Northumberland is the play's most efficient political operator, a lord who senses which way power is moving and positions himself accordingly. He organizes the conspiracy against Richard, leads Bolingbroke's advance, arrests the Bishop of Carlisle for treason, and pushes Richard to publicly confess his crimes at the deposition. Where Bolingbroke maintains a veneer of reluctance and propriety, Northumberland does the dirty work without pretense.

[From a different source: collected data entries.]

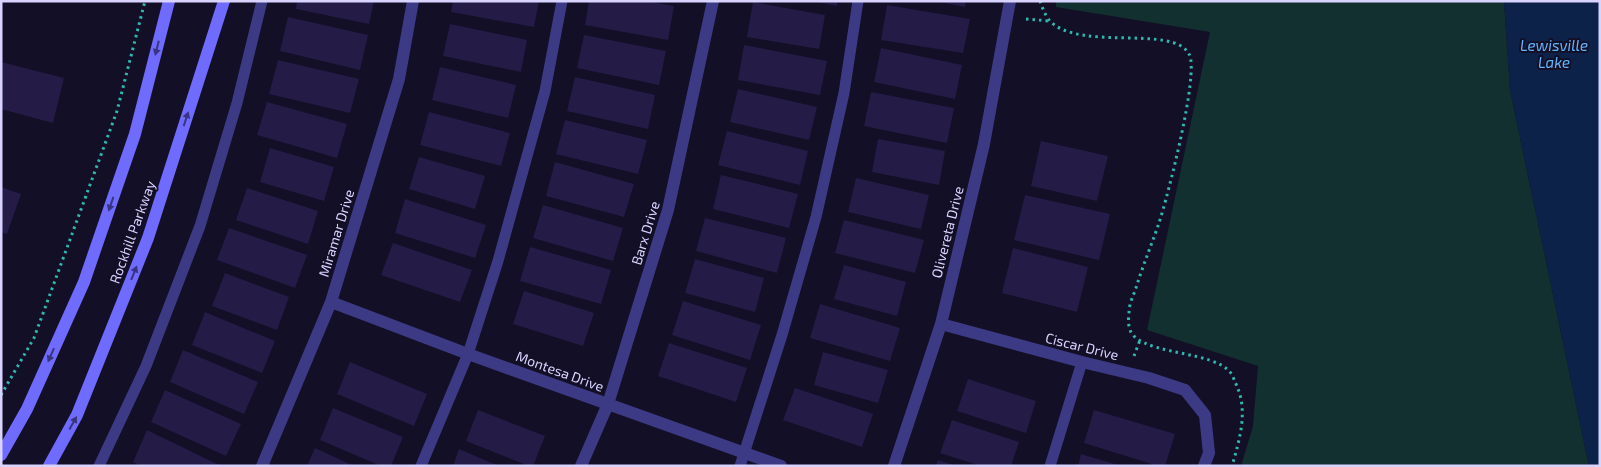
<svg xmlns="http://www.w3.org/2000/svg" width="1601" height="467" font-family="'Exo 2',sans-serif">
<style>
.green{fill:#12302f}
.water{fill:#0c2248}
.building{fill:#241b47}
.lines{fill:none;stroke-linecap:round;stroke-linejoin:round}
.path{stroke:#2fb8b0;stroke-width:3;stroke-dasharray:2.5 4;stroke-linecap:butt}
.lane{stroke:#3d3a85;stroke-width:11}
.street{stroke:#3d3a85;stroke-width:12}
.secondary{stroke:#6f6bff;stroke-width:12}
.oneway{fill:#38347d}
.labels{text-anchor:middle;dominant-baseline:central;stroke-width:4;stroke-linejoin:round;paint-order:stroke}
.street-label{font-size:14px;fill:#d9d4ff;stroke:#130f26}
.water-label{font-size:15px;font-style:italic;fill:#62b6ff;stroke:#130f26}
</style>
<rect width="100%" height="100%" fill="#130f26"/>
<path class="green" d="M1056,1H1504L1510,90L1589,466H1241L1253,426L1258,366L1147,330L1210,32L1056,7Z"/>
<path class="water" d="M1504,1H1600V466H1589L1510,90Z"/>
<path class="building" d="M297,1H374L369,24L296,9Z
M453,1H539L534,27L451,12Z
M589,1H646L674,6L668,40L585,25Z
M813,1H837V6Z
M935,1H966L965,7Z
M753,2L825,15L819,49L747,37Z
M887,5L970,19L963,53L881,40Z
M288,17L368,35L360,70L280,51Z
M450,24L527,40L521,72L443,56Z
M584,35L666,51L659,85L577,68Z
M744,45L827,61L820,95L738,80Z
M881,48L962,65L955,99L874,82Z
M278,60L359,79L350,113L269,94Z
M1,62L64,78L53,123L1,109Z
M440,67L516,85L508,118L432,100Z
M575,77L655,95L648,129L567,111Z
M738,89L817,107L809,140L730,122Z
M871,92L954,108L947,143L864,126Z
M267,102L347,124L337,158L257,135Z
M429,112L510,133L501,166L420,145Z
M565,120L647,140L638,174L556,154Z
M727,131L808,151L800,185L718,165Z
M878,139L945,151L939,185L872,172Z
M1041,141L1108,156L1097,201L1031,186Z
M270,148L334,167L324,201L260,182Z
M419,157L485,176L475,209L409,189Z
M555,162L634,184L624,217L546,196Z
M721,175L798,194L789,228L713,209Z
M856,178L929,195L921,229L848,212Z
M1,187L21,194L7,234L1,232Z
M247,188L318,211L308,244L236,220Z
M1025,195L1110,214L1099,260L1014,240Z
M405,199L486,225L475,258L395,233Z
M543,205L623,228L613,261L533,238Z
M705,218L786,238L777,273L696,251Z
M844,220L924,240L915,273L835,253Z
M229,228L307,255L295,288L217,260Z
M393,243L472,270L460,302L381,275Z
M530,247L611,270L601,304L520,281Z
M1013,248L1088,267L1077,312L1002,293Z
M695,259L764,278L755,312L685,293Z
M844,265L906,282L897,316L834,299Z
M225,273L289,297L277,330L212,306Z
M524,291L594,313L583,346L513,324Z
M683,301L761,325L750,360L672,335Z
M820,304L900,328L890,361L810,338Z
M205,312L275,341L262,373L192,345Z
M669,343L747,368L736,402L658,376Z
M183,350L258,382L244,414L170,382Z
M823,352L888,370L878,403L814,385Z
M350,362L427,394L414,426L337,394Z
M968,379L1036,401L1026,433L957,411Z
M795,388L873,414L862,447L783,420Z
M165,390L241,424L226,456L151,422Z
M333,408L403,437L391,466H381L320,440Z
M478,410L545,436L533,466H529L466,441Z
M1094,410L1175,434L1165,466H1158L1084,443Z
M952,420L1019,442L1011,466H981L940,453Z
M147,430L221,466H142L133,462Z
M315,448L354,466H307Z
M459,449L499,466H453Z
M1081,454L1118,465V466H1078Z
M938,460L953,465V466H936Z"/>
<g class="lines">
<path class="path" d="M1040,1C1042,7 1046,17 1050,21C1080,52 1173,24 1189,54C1200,72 1167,199 1159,223C1151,246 1142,268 1135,291C1132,298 1129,305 1129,313C1128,321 1128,332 1135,337C1156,355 1213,352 1230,372C1232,374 1234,379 1235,382C1249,409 1240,438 1232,466
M1026,19L1049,21
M1134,356L1140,340
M1,395L34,338L117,111L145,1"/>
<path class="lane" d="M99,466L146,366L200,226L237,103L262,1
M421,466L468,354L498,261L545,91L562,1
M740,466L782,335L816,217L844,93L858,1
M1050,466L1082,362"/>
<path class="street" d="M331,302L468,354L781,466
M941,324L1082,362L1149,378L1185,390L1205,415L1209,453L1204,466
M262,466L331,302L399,79L413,1
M581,466L608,404L668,210L713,1
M894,466L941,324L984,144L1010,1"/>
<path class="secondary" d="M1,455L27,409L84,282L135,134L169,1
M49,466L77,415L148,238L224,1"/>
</g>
<defs><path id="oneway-solid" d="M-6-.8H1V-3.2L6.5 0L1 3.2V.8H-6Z" transform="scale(1.25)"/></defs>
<g class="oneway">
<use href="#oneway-solid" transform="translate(157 48) rotate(104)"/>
<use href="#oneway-solid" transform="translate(186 119) rotate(-72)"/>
<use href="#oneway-solid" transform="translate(111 204) rotate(109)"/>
<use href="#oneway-solid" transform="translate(134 273) rotate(-68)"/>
<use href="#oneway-solid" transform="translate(51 355) rotate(114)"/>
<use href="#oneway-solid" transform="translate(73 423) rotate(-61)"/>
</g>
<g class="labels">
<g class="street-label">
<text transform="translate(132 232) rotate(-70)">Rockhill Parkway</text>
<text transform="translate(947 232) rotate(-76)">Olivereta Drive</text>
<text transform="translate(336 233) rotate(-73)">Miramar Drive</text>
<text transform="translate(645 233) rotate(-73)">Barx Drive</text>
<text transform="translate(1082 346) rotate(14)">Ciscar Drive</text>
<text transform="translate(560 371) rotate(20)">Montesa Drive</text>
</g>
<g class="water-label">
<text x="1554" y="45">Lewisville<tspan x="1554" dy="17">Lake</tspan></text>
</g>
</g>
<rect width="1601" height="467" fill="none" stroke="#d9d4ff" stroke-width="5"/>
</svg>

Richard sees through Northumberland immediately and prophesies his future betrayal of Bolingbroke: "Northumberland, thou ladder wherewithal / The mounting Bolingbroke ascends my throne... thou, which knowst the way / To plant unrightful kings, wilt know again... another way / To pluck him headlong from the usurped throne." This prophecy comes true in the Henry IV plays, when Northumberland joins his son Hotspur's rebellion.

Detailed Analysis

Northumberland serves a specific structural function in the play: he's the mechanism that connects Richard's fall to Henry's future instability. His willingness to call the king simply "Richard" rather than "King Richard" — a breach that even York notices — signals not just disrespect but a world in which titles have become negotiable. If "King" is just a word you can strip from someone's name, then the entire edifice of royal authority becomes fragile. Richard's warning about Northumberland is one of the play's most politically astute moments, and it works because Richard, for all his faults, understands the psychology of power-seekers: a man who helps you overthrow one king has already proven he's willing to overthrow kings.